Texto mostrado:

SAN SPIGA Y EL ARTE DE ENSEÑAR SIN PERMISO

San Spiga lleva más de veinte años haciendo del mural una trinchera pedagógica y afectiva. Su arte es también un modo de estar en el mundo: horizontal, callejero y colectivo. Desde Viedma a Nápoles, pasando por Rosario, con colores y espaldas doloridas.

Sábado por la tarde, a sol pleno.
San Spiga abraza un balde. Viste un mameluco violeta, con salpicaduras. ¿De engrudo? ¿Pintura? ¿Pegamento? La única certeza es que los salpicones delatan labor. Además, transmiten una coherencia total para el artista, tallerista, docente y referente del street art que pregona que aprender es hacer.
Detrás de sus lentes de marco amplio, se ríe con los ojos. Dice que tiene 44, que está viejo, a propósito de dolores leves en la espalda. Algo de eso debe haber, aunque tiene energía para compartir.
Santiago Spigarol está en Rosario como tallerista invitado de la Comunidad Gráfica Organizada producida por Pliega, Capitana, Cinta Ácida y La Estampa Pretérita Imperfecta. Durante algunos días disfruta de la ciudad, enseñando y haciendo. Compartiendo abrazos y mates. Estrechando vínculos con gente de todo el país. Colegas. Estudiantes. Seguidores. Fans de su pasado en Paka Paka, cuando fue referente del art attack nacional para niños y padres de toda la Argentina.
Desde Viedma, con Patricio Rey y Maradona como estandartes, viaja por todo el mundo, aunque hace años que tiene base en Capital Federal.
Con el invierno en pausa, la temperatura es primaveral.
En la tarde, la acción sucede sin pausa. El sol, por ahora, tendrá que esperar.
Luego del taller, se va para el túnel cercano. Todo ese pequeño contingente de aprendices de street art pegó el material desarrollado por unas horas, en el CEC. Pero ahora, luego de un rato sin descanso, está en su stand, atendiendo gente. Cuando se escapa para hacer las fotos, se divierte.
De un lado a otro, expreso, disfruta.
Sobre el taller cuenta que: “Se aprende, haciendo. Hacer nos iguala. Por eso, cuando estamos haciendo, estamos aprendiendo desde la horizontalidad. Estamos conectados, haciendo y aprendiendo.”
Para Spiga, “nos rodeamos de gente similar toda la vida. En mi caso, gente con ganas de hacer. Gente manija.”
Después observa que “la gente que fue al taller, es eso: gente con ganas, gente curiosa. Quiere contar algo. Su propia historia.”

Información registrada:
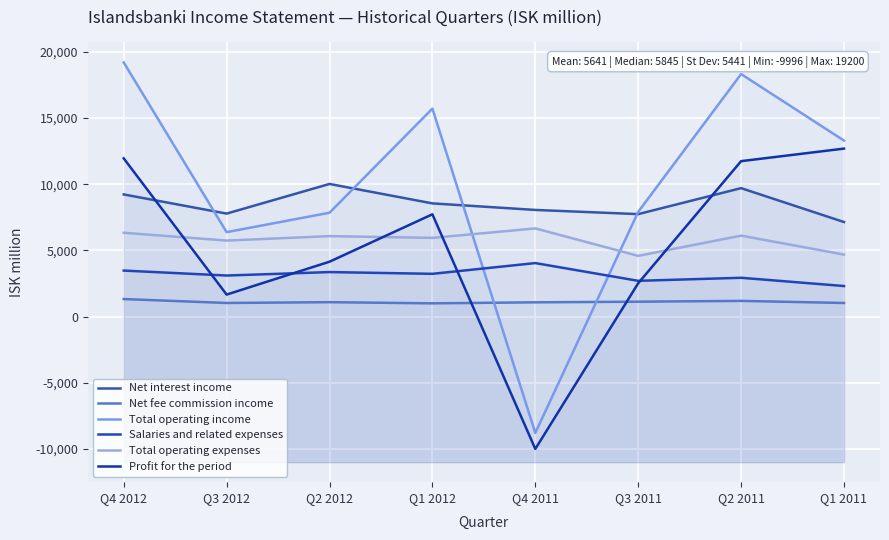

True or false: Salaries and related expenses and Total operating expenses intersect in this chart.

False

Tareas pendientes:
1. En el texto sobre San Spiga, ¿qué edad dice tener él?
2. Por favor, retoma el texto sobre San Spiga y continúalo a partir de su última oración.

Respuestas escritas:
1. Dice que tiene 44 años.

2.
Cuando hay ganas, cualquier espacio puede ser un aula, dice, mientras posa frente a la cámara, vistiendo mameluco y portando el balde de trabajo.
La pedagogía del “se hace, se aprende” parte de una desobediencia fundante: no hay que esperar la autorización para crear. Es una forma de aprendizaje encarnada en la acción, donde el hacer no es la consecuencia de un saber previo, sino el método mismo para construirlo. En ese gesto se esconde una filosofía subterránea, donde la autoridad del maestro cede lugar a una circulación más libre del conocimiento. No hay escalafones ni diplomas que legitimen la práctica; hay cuerpos en movimiento, errores asumidos, y un deseo radical de expresión.
Esta lógica trae consigo una ética horizontal, casi comunitaria. Aprender haciendo implica no solo equivocarse, sino compartir esos errores como parte del proceso. Nadie es más que nadie: quien ayer miraba, hoy pinta; quien hoy pinta, mañana enseña. La figura del experto se diluye frente a una red de saberes afectivos, empíricos, situados. Así, el conocimiento se democratiza, se expande por contagio, por observación, por diálogo espontáneo entre pares.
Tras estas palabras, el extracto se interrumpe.